Wandering through the village, on the balconies of bamboo houses, there are young women doing laundry and elderly men drinking tea with their eyes half-closed in the sun. They all greet you and invite you into their homes. I entered Yan Shao's house by chance, learning about the story of his family and the thousand-year-old tea. Nineteen years ago, he came to Lancang from Jiangxi to work, accidentally meeting a Dai girl from Nuogang Village, leading to their marriage. Adapting to local customs, he changed his name to Yan Shao and regarded Nuogang Village as his hometown. Talking about life, Yan Shao emphasized “comfort.” From our conversation, I learned that his family sells over 100,000 yuan worth of tea annually, along with other income from work. Their main crop is also rice, producing several thousand jin each year, enough to last five years. This explains why Yan Shao feels so comfortable. As the son-in-law of Nuogang Village, he has not lost the industriousness of his Jiangxi roots. While others bought luxury cars and mansions with their tea income, he still lives in a traditional Dai wooden house built with government assistance, saving money to send his two children to school, leading a relatively frugal life.

This village hidden in Mount Jingmai is quiet and reserved, rustic and natural, but it has been discovered by tourists. Since 2007, the number of visitors has increased every day. They found that the old houses in Nuogang Village have never been covered with tiles, and the people remain simple and honest. Every inch of land in Nuogang Village is unpolluted. Vegetables can be picked from personal gardens, and meat doesn't need to be bought from the market. Each household raises a pig for the New Year, eating pork fattened on corn without worrying about any health risks. They also drink homemade liquor. After autumn, Nuogang Village is filled with the aroma of alcohol, and visitors will feel slightly tipsy. Some families run homestays. Every household has stocks of ancient tree tea selling for thousands of yuan per jin, waiting for guests to come and savor.

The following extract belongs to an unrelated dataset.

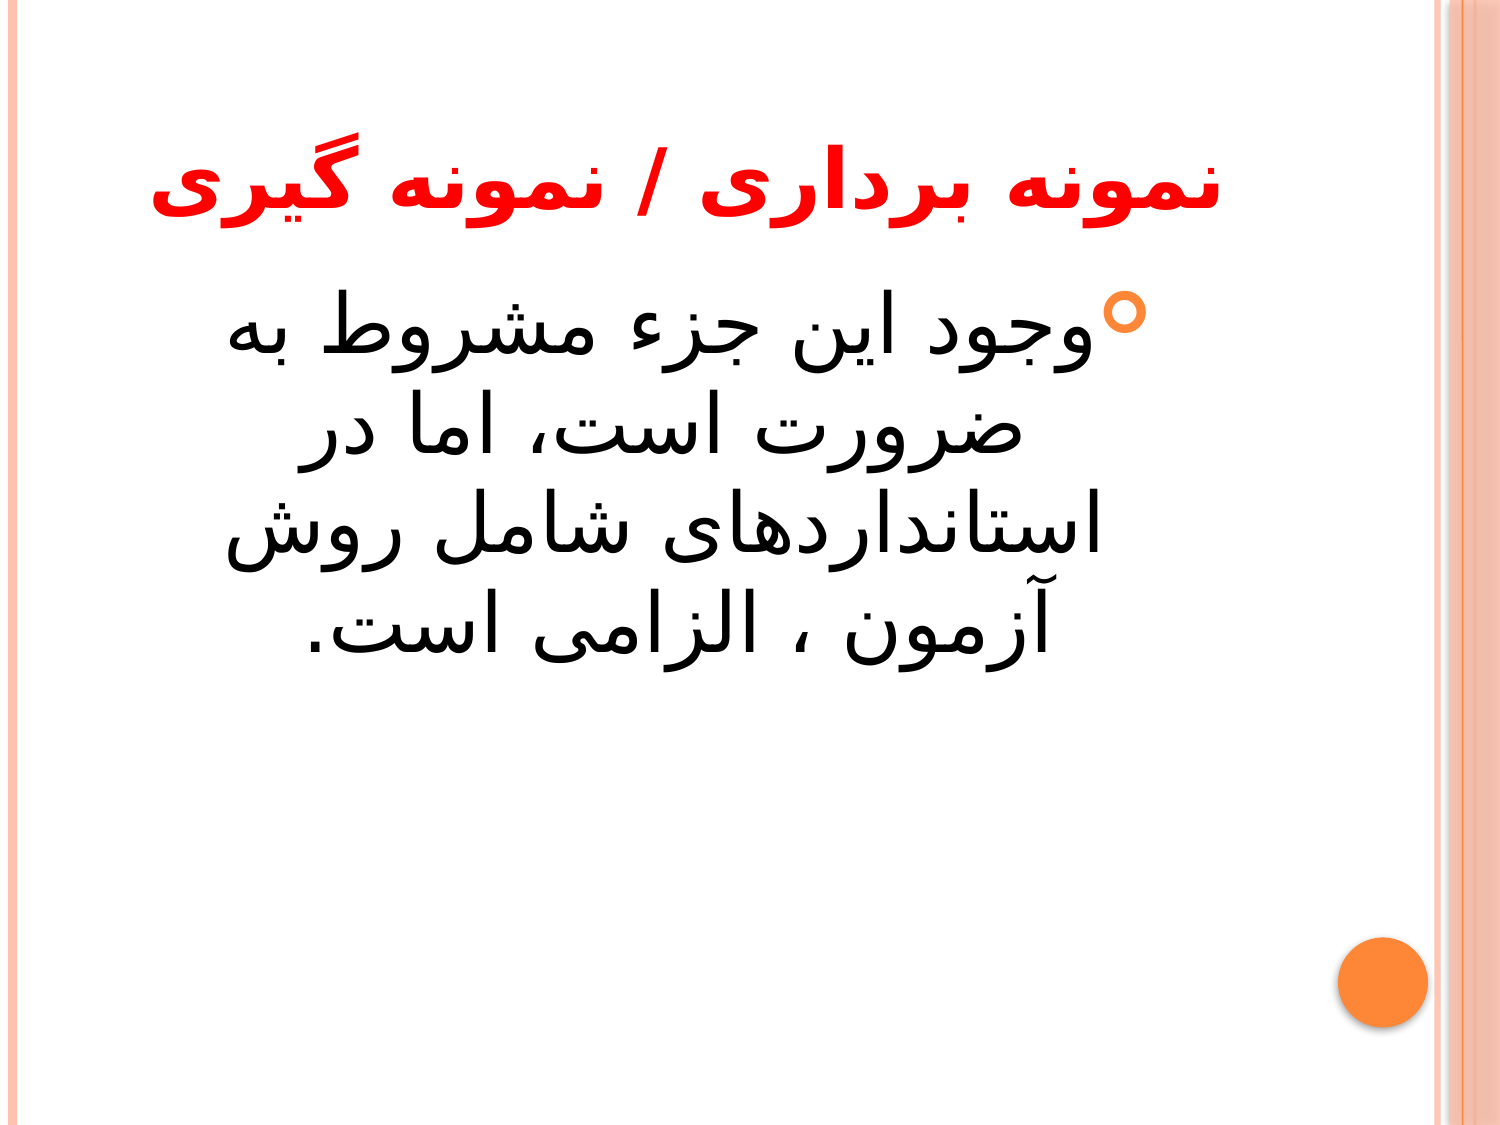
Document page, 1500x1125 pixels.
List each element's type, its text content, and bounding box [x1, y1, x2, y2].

list وجود این جزء مشروط به ضرورت است، اما در استانداردهای شامل روش آزمون ، الزامی است. [75, 262, 1300, 1062]
title نمونه برداری / نمونه گیری [75, 45, 1300, 233]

Here, you can completely relax. The Dai people open their doors to you, embracing you with the hospitality of Nuogang Village. You can also go up the mountain, where ancient tea grows. Each tea tree has a story. Although Nuogang Village is not in the river valley, its architecture still follows the Dai stilt-house style. Built with two stories, wood and bamboo serve as floorboards and walls, with thatched roofs. The upper level is for living quarters, while the lower level is for livestock and storage of farming tools. The entire structure is elevated and constructed with bamboo or wood, keeping the interior dry and cool. Nowadays, many Dai villages incorporate concrete and brick structures, but Nuogang Village still retains its stilt-house architectural style. This is why this ancient village becomes increasingly attractive.